▶ _WORK ITEM_
List every general position condition that the excerpt on topological graphs below requires a drawing to satisfy.

▶ _EXCERPT_

A topological graph $$T=(V(T), E(T))$$ is a drawing of a graph G in the plane such that the vertices of G are represented by a set V(T) of distinct points and the edges of G are represented by a set E(T) of simple curves connecting the corresponding pairs of points. We call the elements of V(T) and E(T) the vertices and the edges of T, respectively. The drawing has to satisfy the following general position conditions: (1) the edges pass through no vertices except their endpoints, (2) every pair of edges has only a finite number of intersection points, (3) every intersection point of two edges is either a common endpoint or a proper crossing (“touching” of the edges is not allowed), and (4) no three edges pass through the same crossing. A topological graph or a drawing is simple if every pair of edges has at most one common point, which is either a common endpoint or a crossing. Simple topological graphs appear naturally as crossing-minimal drawings; it is well known that if two edges in a topological graph have more than one common point, then a local redrawing decreases the total number of crossings. A topological graph is complete if it is a drawing of a complete graph.

An abstract topological graph (briefly an AT-graph), a notion introduced by Kratochvíl, Lubiw and Nešetřil , is a pair $$(G,\mathcal {X})$$ where G is a graph and $$\mathcal {X} \subseteq \left( {\begin{array}{c}E(G)\\ 2\end{array}}\right)$$ is a set of pairs of its edges. Here we assume that $$\mathcal {X}$$ consists only of independent (that is, nonadjacent) pairs of edges. For a simple topological graph T that is a drawing of G, let $$\mathcal {X}_T$$ be the set of pairs of edges having a common crossing. A simple topological graph T is a simple realization of $$(G,\mathcal {X})$$ if $$\mathcal {X}_T=\mathcal {X}$$. We say that $$(G,\mathcal {X})$$ is simply realizable if $$(G,\mathcal {X})$$ has a simple realization.

An AT-subgraph of an AT-graph $$(G,\mathcal {X})$$ is an AT-graph $$(H,\mathcal {Y})$$ such that H is a subgraph of G and $$\mathcal {Y}=\mathcal {X}\cap \left( {\begin{array}{c}E(H)\\ 2\end{array}}\right)$$. Clearly, a simple realization of $$(G,\mathcal {X})$$ restricted to the vertices and edges of H is a simple realization of $$(H,\mathcal {Y})$$.

We are ready to state our main result.

Theorem 1

Every complete AT-graph that is not simply realizable has an AT-subgraph on at most six vertices that is not simply realizable.

We also show that AT-subgraphs with five vertices are not sufficient to characterize simple realizability.

Theorem 2

There is a complete AT-graph A with six vertices such that all its induced AT-subgraphs with five vertices are simply realizable, but A itself is not.

▶ _RECORDED DATA_

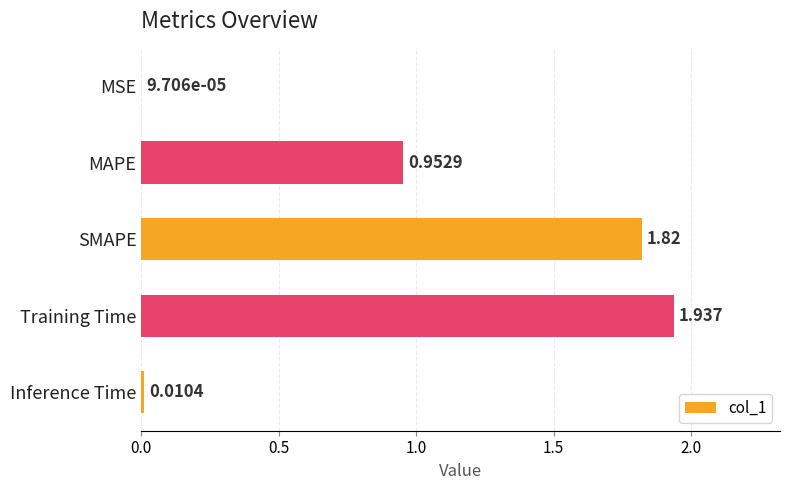

Are the bars horizontal?

Yes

▶ _RESPONSE BELOW_
1. The edges pass through no vertices except their endpoints.
2. Every pair of edges has only a finite number of intersection points.
3. Every intersection point of two edges is either a common endpoint or a proper crossing. Touching of the edges is not allowed.
4. No three edges pass through the same crossing.